Alumna Makes Apolito’s Most Influential People List

Alumna Makes Apolito’s Most Influential People List

Debra Roberts, Honorary UKZN Professor, Head of the Sustainable and Resilient City Initiatives Unit at the eThekwini Municipality and South Africa’s first Co-Chair of the Intergovernmental Panel on Climate Change (IPCC) Working Group, has been named one of the World’s 100 Most Influential People in Climate Policy for 2019 by the public servants’ networking group, Apolitical.

The list celebrates and supports people driving tangible policy change.

This inaugural list was compiled from nominations from governments, international organisations and academia, including the United Nations Development Programme, Harvard and Oxford universities, and Bloomberg. The final selection was informed by additional research and expert review.

The list features inspirational politicians, advocates, youth activists, academics and diplomats from all over the world and includes luminaries and leaders in climate action globally, including Sir David Attenborough, Pope Francis and Greta Thunberg.

Roberts was included in a segment recognising international and non-governmental organisations, and is one of only two IPCC officials on the list, the other being IPCC Chair Dr Hoesung Lee.

Roberts, a UKZN alumna, said this recognition was an important reflection onthe University and the kind of broad-ranging educational opportunities it had provided over many decades. Roberts’ PhD research at UKZN fell into both the science and policy sectors and drew her into the policy/practitioner environment.

The Westville campus is the site of the Durban office of the IPCC Working Group II (WGII) Technical Support Unit (TSU), which together with an office in Bremen, Germany, supports Roberts and Professor Hans-Otto Pörtner of Germany, who oversee the WGII contribution to the IPCC Sixth Assessment Report.

Roberts’ experience and role in both the practitioner and science spaces provided the motivation for the establishment of this office, with a goal of helping to ensure that the voices of practitioners and African scientists are strengthened in this assessment cycle.

Roberts was elected to her role in the IPCC in 2015, marking the first time a local government practitioner was elected as a Working Group co-chair. Her recognition by Apolitical was a credit to the IPCC for recognising the value of people who can bridge various knowledge communities and ensure better integration between the priorities of both.

Roberts hoped that this recognition would encourage UKZN to train and nurture people capable of crossing boundaries and operating in transdisciplinary areas, adding tremendous value and influence by doing so. She also hoped it would inspire her colleagues in the Municipality, who she encouraged to use their knowledge to influence the global debate on climate policy.
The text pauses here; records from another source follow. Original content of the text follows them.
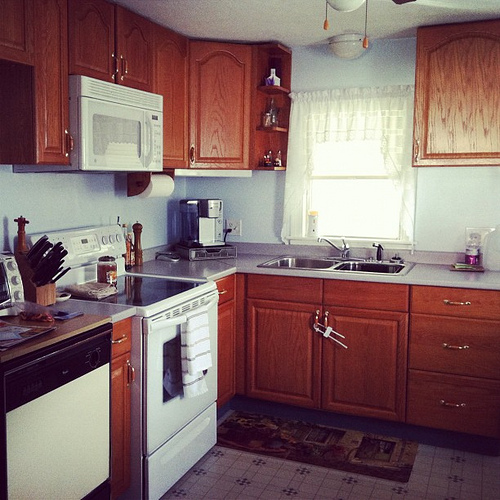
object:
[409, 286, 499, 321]
drawer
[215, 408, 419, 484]
mat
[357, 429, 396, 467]
windows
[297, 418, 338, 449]
windows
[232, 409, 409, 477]
houses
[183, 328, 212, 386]
stripes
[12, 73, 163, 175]
microwave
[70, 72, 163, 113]
vent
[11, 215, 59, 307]
knife block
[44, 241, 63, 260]
knives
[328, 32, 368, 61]
ceiling fan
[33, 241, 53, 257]
knives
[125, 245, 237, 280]
counter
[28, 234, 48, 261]
knives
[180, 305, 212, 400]
cloth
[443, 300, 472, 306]
handle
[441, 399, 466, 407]
handle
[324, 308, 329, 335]
handle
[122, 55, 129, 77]
handle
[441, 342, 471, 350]
handle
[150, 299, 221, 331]
handle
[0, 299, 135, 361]
counter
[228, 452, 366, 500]
ground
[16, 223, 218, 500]
stove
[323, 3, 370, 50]
cords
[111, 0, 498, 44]
ceiling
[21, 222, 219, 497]
dish washer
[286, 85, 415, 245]
window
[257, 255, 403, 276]
sink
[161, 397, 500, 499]
floor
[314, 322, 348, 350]
lock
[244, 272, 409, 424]
cabinet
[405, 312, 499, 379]
drawer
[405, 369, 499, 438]
drawer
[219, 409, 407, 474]
runner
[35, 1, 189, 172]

Speaking from her experience at both local practice and global science levels, Roberts said the big message in climate policy now was that no-one could sit this one out.

‘You cannot delegate responsibility for climate action to your councillor, local government or a national department; everyone needs to be involved and we are either all in, and acting according to our various resources and abilities, or we don’t solve this particular problem.

‘Science is an absolutely essential part of the toolbox in dealing with the climate change challenge,’ said Roberts, ‘and there is real pressure on science to make itself more accessible, where producers of scientific knowledge ensure practitioners can access and use it to make decisions.’

The Durban Office of the WGII TSU is facing its busiest year in the current cycle with three special reports coming out, and those on land and on the oceans and cryosphere particularly involving the Durban Office. The Office is also actively planning its outreach activities in Africa to increase awareness of the IPCC and its products, and to take science to where it is needed.

The Office is supported by the Government of South Africa, represented by the Department of Environmental Affairs, with financial support from the governments of Norway, Germany and New Zealand.

UKZN, as host, provides infrastructure and financial support for related postdoctoral research.